▸ Extract:

*** Begin section ***

# Todays morning project



## MDShunk (Jan 7, 2007)

Curious about what process you use to mask the dataplates and manufacturer's stickers?


----------



## electro916 (Jan 16, 2009)

MDShunk said:


> Curious about what process you use to mask the dataplates and manufacturer's stickers?


Good question. If they are aluminum plates riveted to the body I will drill the rivets out and after painting I will re-attach the plate using small tek screws.

If they are the sticker type like these were I mask them off with masking tape and cut around the outside of the sticker carefully. I also mask the shaft off and any grease fittings and then spray away.


----------



## BuzzKill (Oct 27, 2008)

what freaking thread did I ask you about how you got into motor repair?
seems like a great job for a future old guy like myself with worn out/wearing out legs and such.


----------



## electro916 (Jan 16, 2009)

BuzzKill said:


> what freaking thread did I ask you about how you got into motor repair?
> seems like a great job for a future old guy like myself with worn out/wearing out legs and such.



UMM the thread where the subject of the growler came up.

*** End section ***

▸ Work task 1:
List every username that appears as a poster in the motor repair thread, giving each name once.
▸ Work task 2:
Extend the motor repair thread with a further reply that follows on from its final post.

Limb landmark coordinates
*** Begin section ***

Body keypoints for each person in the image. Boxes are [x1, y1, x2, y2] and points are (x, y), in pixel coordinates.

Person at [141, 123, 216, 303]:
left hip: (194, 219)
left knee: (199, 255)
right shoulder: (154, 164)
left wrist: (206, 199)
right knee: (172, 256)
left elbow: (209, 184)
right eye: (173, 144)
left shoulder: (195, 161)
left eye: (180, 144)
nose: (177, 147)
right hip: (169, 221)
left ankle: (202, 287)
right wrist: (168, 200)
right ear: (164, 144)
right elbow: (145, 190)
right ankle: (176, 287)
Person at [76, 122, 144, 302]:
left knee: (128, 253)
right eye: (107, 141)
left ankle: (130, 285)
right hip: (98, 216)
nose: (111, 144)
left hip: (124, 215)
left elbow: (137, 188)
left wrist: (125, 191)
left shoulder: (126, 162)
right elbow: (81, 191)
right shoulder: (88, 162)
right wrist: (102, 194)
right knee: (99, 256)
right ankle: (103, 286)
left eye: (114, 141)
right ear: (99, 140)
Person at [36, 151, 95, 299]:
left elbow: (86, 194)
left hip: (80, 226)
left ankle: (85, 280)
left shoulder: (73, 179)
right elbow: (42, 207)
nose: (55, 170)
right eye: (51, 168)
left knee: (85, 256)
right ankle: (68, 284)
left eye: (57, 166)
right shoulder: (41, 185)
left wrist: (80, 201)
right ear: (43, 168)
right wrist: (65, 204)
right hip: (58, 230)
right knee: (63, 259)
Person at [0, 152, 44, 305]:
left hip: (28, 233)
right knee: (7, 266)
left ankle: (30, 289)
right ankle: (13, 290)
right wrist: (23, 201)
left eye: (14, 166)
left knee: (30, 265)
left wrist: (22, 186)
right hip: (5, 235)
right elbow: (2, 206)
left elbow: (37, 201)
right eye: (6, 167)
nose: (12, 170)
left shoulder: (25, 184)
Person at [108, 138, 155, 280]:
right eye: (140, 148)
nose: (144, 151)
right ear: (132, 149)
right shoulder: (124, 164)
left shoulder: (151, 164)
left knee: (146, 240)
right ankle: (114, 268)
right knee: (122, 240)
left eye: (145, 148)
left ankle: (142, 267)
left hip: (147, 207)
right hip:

*** End section ***

▸ Answer section 1:
MDShunk, electro916, BuzzKill

▸ Answer section 2:
It was in vintage electrical and I think it was called Cleaning out dads stuff.


----------



## micromind (Aug 11, 2007)

USEM, made by Emerson. There are quite a few of those around here.

I always get a kick out of people who install an ODP (open drip proof) motor in a dusty greasy environment. 

I've seen the 'smoke' actually be dust too. Sometimes the stators get so clogged up with dust that they actually do smoke!

You're right though, a lot of times a couple of $20 bearings can save hundreds for a new motor.

Rob


----------



## Lone Crapshooter (Nov 8, 2008)

Surprised that someone had a standard 15 HP motor serviced. In industry from what I have seen a motor like that would be trashed. When I worked in Texas I sent a 18 month 50 HP old Reliance to the motor shop for bearings . It never did come back they said it was not worth fixing. I wanted it as a spare.


----------



## micromind (Aug 11, 2007)

I usually don't send motors to the shop if it's just bearings. They're rather easy to replace, and if everything else checks out........

Rob


----------



## Bob Badger (Apr 19, 2009)

Lone Crapshooter said:


> Surprised that someone had a standard 15 HP motor serviced. In industry from what I have seen a motor like that would be trashed. When I worked in Texas I sent a 18 month 50 HP old Reliance to the motor shop for bearings . It never did come back they said it was not worth fixing. I wanted it as a spare.



I would have words with that motor shop.


----------



## jwjrw (Jan 14, 2010)

Bob Badger said:


> I would have words with that motor shop.


 

Wonder who they sold that motor to....:whistling2:


----------



## Electric Al (Mar 13, 2010)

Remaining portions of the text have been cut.